*WORK TO COMPLETE:*
Convert the records, from the first line through the line containing "単純な話ですがその単純な事を確実にこなす為に", into a JSON list of strings with one string per line. Leave out any blank lines.

Collected data
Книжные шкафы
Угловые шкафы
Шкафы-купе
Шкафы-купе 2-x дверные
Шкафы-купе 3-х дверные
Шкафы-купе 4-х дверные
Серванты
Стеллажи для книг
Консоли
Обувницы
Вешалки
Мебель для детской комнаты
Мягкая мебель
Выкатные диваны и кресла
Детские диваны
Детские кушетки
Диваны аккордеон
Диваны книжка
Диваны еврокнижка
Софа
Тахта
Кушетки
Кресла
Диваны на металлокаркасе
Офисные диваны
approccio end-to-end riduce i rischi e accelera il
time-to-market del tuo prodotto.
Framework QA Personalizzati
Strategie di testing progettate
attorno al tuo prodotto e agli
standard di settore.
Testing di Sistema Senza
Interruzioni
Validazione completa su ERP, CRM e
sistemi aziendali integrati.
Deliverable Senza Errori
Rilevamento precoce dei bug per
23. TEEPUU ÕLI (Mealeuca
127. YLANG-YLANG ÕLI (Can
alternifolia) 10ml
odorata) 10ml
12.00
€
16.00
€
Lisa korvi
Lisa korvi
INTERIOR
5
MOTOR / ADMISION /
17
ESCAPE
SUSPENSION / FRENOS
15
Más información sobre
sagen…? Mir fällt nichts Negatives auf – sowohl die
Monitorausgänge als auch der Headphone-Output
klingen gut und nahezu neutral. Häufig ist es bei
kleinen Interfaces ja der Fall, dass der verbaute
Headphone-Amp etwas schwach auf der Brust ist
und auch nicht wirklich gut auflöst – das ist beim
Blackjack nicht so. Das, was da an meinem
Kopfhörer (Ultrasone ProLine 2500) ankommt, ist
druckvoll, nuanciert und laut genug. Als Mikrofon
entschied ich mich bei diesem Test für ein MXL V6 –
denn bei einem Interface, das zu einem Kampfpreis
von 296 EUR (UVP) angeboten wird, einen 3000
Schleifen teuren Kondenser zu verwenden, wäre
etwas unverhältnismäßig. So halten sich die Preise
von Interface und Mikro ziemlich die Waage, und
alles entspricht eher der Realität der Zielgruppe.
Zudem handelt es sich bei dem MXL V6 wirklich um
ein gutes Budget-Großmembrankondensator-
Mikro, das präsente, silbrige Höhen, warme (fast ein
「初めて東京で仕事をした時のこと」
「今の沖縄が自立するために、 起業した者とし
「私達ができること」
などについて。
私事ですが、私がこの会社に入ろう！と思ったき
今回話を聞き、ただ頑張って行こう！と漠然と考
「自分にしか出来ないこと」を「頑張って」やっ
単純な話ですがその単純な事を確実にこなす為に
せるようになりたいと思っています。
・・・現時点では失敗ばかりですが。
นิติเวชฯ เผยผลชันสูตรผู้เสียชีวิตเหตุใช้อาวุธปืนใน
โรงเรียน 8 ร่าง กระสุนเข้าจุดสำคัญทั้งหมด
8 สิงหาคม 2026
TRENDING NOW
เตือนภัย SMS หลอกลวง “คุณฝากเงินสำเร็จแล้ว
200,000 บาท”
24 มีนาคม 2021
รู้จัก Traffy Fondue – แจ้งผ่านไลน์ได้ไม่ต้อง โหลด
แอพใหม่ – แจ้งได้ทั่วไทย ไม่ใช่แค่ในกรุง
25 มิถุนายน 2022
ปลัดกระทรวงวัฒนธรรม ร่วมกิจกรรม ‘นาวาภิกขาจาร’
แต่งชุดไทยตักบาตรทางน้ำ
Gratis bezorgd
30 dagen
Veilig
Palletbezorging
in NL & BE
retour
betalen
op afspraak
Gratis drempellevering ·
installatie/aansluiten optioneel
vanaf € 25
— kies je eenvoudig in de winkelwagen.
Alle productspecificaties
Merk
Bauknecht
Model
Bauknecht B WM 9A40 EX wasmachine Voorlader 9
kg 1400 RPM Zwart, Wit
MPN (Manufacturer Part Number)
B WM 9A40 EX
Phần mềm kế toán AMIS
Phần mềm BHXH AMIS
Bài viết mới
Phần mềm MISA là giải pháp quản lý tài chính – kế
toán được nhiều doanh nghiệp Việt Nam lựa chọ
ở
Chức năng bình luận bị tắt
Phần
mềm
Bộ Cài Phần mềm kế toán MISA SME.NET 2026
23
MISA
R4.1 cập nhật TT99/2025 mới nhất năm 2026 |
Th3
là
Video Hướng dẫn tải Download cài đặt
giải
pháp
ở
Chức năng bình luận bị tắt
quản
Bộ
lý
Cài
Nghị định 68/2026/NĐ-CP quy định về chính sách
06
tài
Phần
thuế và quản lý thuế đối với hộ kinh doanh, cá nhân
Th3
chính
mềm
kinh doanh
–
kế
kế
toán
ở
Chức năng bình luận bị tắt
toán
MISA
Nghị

*RESPONSE FOR THIS EXERCISE:*
[
  "Книжные шкафы",
  "Угловые шкафы",
  "Шкафы-купе",
  "Шкафы-купе 2-x дверные",
  "Шкафы-купе 3-х дверные",
  "Шкафы-купе 4-х дверные",
  "Серванты",
  "Стеллажи для книг",
  "Консоли",
  "Обувницы",
  "Вешалки",
  "Мебель для детской комнаты",
  "Мягкая мебель",
  "Выкатные диваны и кресла",
  "Детские диваны",
  "Детские кушетки",
  "Диваны аккордеон",
  "Диваны книжка",
  "Диваны еврокнижка",
  "Софа",
  "Тахта",
  "Кушетки",
  "Кресла",
  "Диваны на металлокаркасе",
  "Офисные диваны",
  "approccio end-to-end riduce i rischi e accelera il",
  "time-to-market del tuo prodotto.",
  "Framework QA Personalizzati",
  "Strategie di testing progettate",
  "attorno al tuo prodotto e agli",
  "standard di settore.",
  "Testing di Sistema Senza",
  "Interruzioni",
  "Validazione completa su ERP, CRM e",
  "sistemi aziendali integrati.",
  "Deliverable Senza Errori",
  "Rilevamento precoce dei bug per",
  "23. TEEPUU ÕLI (Mealeuca",
  "127. YLANG-YLANG ÕLI (Can",
  "alternifolia) 10ml",
  "odorata) 10ml",
  "12.00",
  "€",
  "16.00",
  "€",
  "Lisa korvi",
  "Lisa korvi",
  "INTERIOR",
  "5",
  "MOTOR / ADMISION /",
  "17",
  "ESCAPE",
  "SUSPENSION / FRENOS",
  "15",
  "Más información sobre",
  "sagen…? Mir fällt nichts Negatives auf – sowohl die",
  "Monitorausgänge als auch der Headphone-Output",
  "klingen gut und nahezu neutral. Häufig ist es bei",
  "kleinen Interfaces ja der Fall, dass der verbaute",
  "Headphone-Amp etwas schwach auf der Brust ist",
  "und auch nicht wirklich gut auflöst – das ist beim",
  "Blackjack nicht so. Das, was da an meinem",
  "Kopfhörer (Ultrasone ProLine 2500) ankommt, ist",
  "druckvoll, nuanciert und laut genug. Als Mikrofon",
  "entschied ich mich bei diesem Test für ein MXL V6 –",
  "denn bei einem Interface, das zu einem Kampfpreis",
  "von 296 EUR (UVP) angeboten wird, einen 3000",
  "Schleifen teuren Kondenser zu verwenden, wäre",
  "etwas unverhältnismäßig. So halten sich die Preise",
  "von Interface und Mikro ziemlich die Waage, und",
  "alles entspricht eher der Realität der Zielgruppe.",
  "Zudem handelt es sich bei dem MXL V6 wirklich um",
  "ein gutes Budget-Großmembrankondensator-",
  "Mikro, das präsente, silbrige Höhen, warme (fast ein",
  "「初めて東京で仕事をした時のこと」",
  "「今の沖縄が自立するために、 起業した者とし",
  "「私達ができること」",
  "などについて。",
  "私事ですが、私がこの会社に入ろう！と思ったき",
  "今回話を聞き、ただ頑張って行こう！と漠然と考",
  "「自分にしか出来ないこと」を「頑張って」やっ",
  "単純な話ですがその単純な事を確実にこなす為に"
]